I have just inventoried my processed images - my keepers if you will - 380 gig of images that I cannot afford to lose (after all they produced two books).

At 15 cents per gig per month, my monthly charge (assuming no access) would be $2 for Jungle Disk, $57 for the storage and extra fees if I upload or access any of my stored files. This amounts to something in the order of under $1000 per year including those upload fees. I can think of a lot of things I can do with $1000 and probably so can you. Certainly one more 1 TB external drive will be around $200, but doesn't automatically back up and disconnect from power and any other connections that could be damaged by a lightning bolt or major power surge.

I do take my image files to the office for off site storage, but do it far less often than I really should. Perhaps I should just cough up.

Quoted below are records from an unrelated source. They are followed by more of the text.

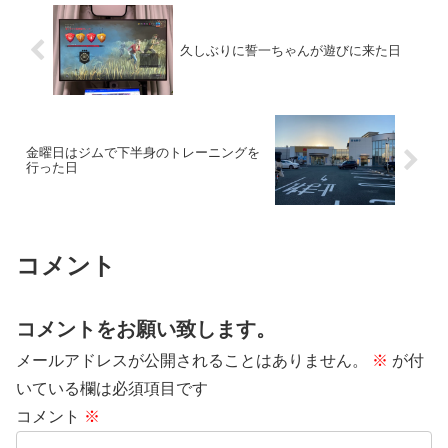
久しぶりに誓一ちゃんが遊びに来た日
金曜日はジムで下半身のトレーニングを
行った日
コメント
コメントをお願い致します。
メールアドレスが公開されることはありません。
※
が付
いている欄は必須項目です
コメント
※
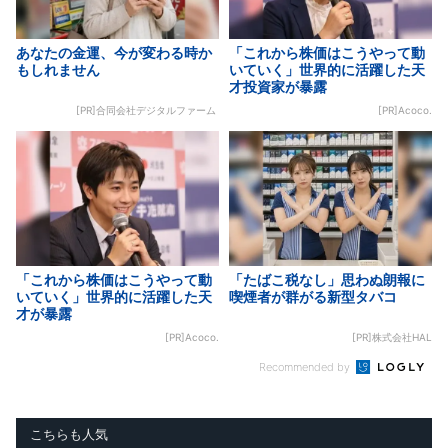
あなたの金運、今が変わる時か
「これから株価はこうやって動
もしれません
いていく」世界的に活躍した天
才投資家が暴露
[PR]合同会社デジタルファーム
[PR]Acoco.
「これから株価はこうやって動
「たばこ税なし」思わぬ朗報に
いていく」世界的に活躍した天
喫煙者が群がる新型タバコ
才が暴露
[PR]Acoco.
[PR]株式会社HAL
Recommended by
こちらも人気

Now, the vast majority of those images don't get edited month to month - probably fewer than 5% get edited in a year - after all they have taken 6 years of digital work to collect. Put that way, the sensible thing to do would be to back up everything I now have to a hard disk, unplug it and take it off site (as well as keeping local backups with my Drobo). I could then use something like S3 to back up all the new edited images (and any changed images from before) and once a year, put them onto a new hard drive, delete everything at S3 and start over with new edited images yet again.

In 10 years I will have accumulated 10 partially filled off site hard drives but only paying Amazon to store one years worth of images. This way I get automated off site storage (almost no effort on my part) for a modest sum of money (and once a year I have to back up my images to a hard drive. Given that I can back up all my processed iamges to one drive, it probably even makes sense to back up everything to each yearly drive so there is redundancy even in the off side hard drives.

What are you thinking about reliable painless off site backup?


Omar said...

What you're talking about now is archiving in a sense. I've been thinking about that too as a way to cut the S3 charges.

I hate the idea of having my offsite backup in an electronic device (hard drive), but there doesn't seem to be any low cost alternative.

Let's assume in 10 years you have a catastrophe requiring you to recover your files with the off-site backups. You get the current year or two from S3, but need to use your drives for the rest. What hard drive interface will be available at that time? Will USB or SATA (the two current methods on the Windows world) be on your computer at that time?

With a bit of scrambling, I'm sure it will be possible to find a solution, but what about in 15 years? Not only do you have to store off-site copies of your files, you also have to make sure you have off-site access to hardware that will run those drives, or read the dvd's, or whatever.

This is where my head starts to hurt, and I go back and look at some photography web sites.

George Purvis said...

Hi George,

Have you considered that
1. As Omar said, drive interfaces and recording technologies evolve about every five years. Ten years from now it may be difficult to find a way to read the images on the drive.
2. Drives are designed to rotate. Will a drive that has been turned of for ten years even start up again? Will the heads have frozen in place? Will the drives spin up? Will the magnetic record still be there? Would your car start up after sitting in the garage for ten years?
Don't you think that an archiving plan needs to include testing and migration of the data to new media at reasonable intervals (3-5 years?).

In practice, archiving and backups are hindered both in time and expense by the shear quantity of data that is changed. The amount of data that changes is heavily dependent upon workflow.

A non-destructive workflow that stores edits in sidecar files results in much less modified data than a workflow that modifies the image files. In a non-destructive workflow where all image edits are retained in sidecar files, the original image never changes. Sidecar files are usually much smaller than the image files (e.g. in Lightroom). While small, sidecar files represent a substantial investment of time and talent by the photographer and should be archived shortly after being changed.

The archiving problem can be divided into two:
1. archiving the large quantity of immutable data in the images once and for all in several places, and
2. quickly backing up small amounts of easily identifiable sidecar data that is changing

Providing that there is an immutable link between the images and the sidecar files (e.g. the image filename is never changed), the images need never be archived again, even if they are copied to other directories or other computers and used for editing or printing.


Omar said...

One more thought. Jungle Disk may be coming out with a feature I used in a previous (now defunct) solution. Rather than storing the backup on S3, we may be able to store it on any internet accessible computer. Say, your business or home, or family member's computer. Essentially, it's an internet based sync solution.

If this feature gets added to Jungle Disk, you can cut a lot of the cost out of the storage.

Martin said...

Have you considered a simple web hosting package instead of S3? Unlimited disk and data transfer at networksolutions for example is available for $27.18/month. If you "only" have your 380GB, you might even get away with $12.41/month and 5TB monthly transfer.

Take a software like ChronoSync on the Mac and you can automate the process using FTP. After an initial upload you only need to sync the changes.

Paul Bailey said...

You know what. I back up on archival gold discs, an internal 1 Tbite drive, an external disconnected drive and then make an old fashioned print.
George, I have a sneaky suspicion that the print may be the most accessible form in future.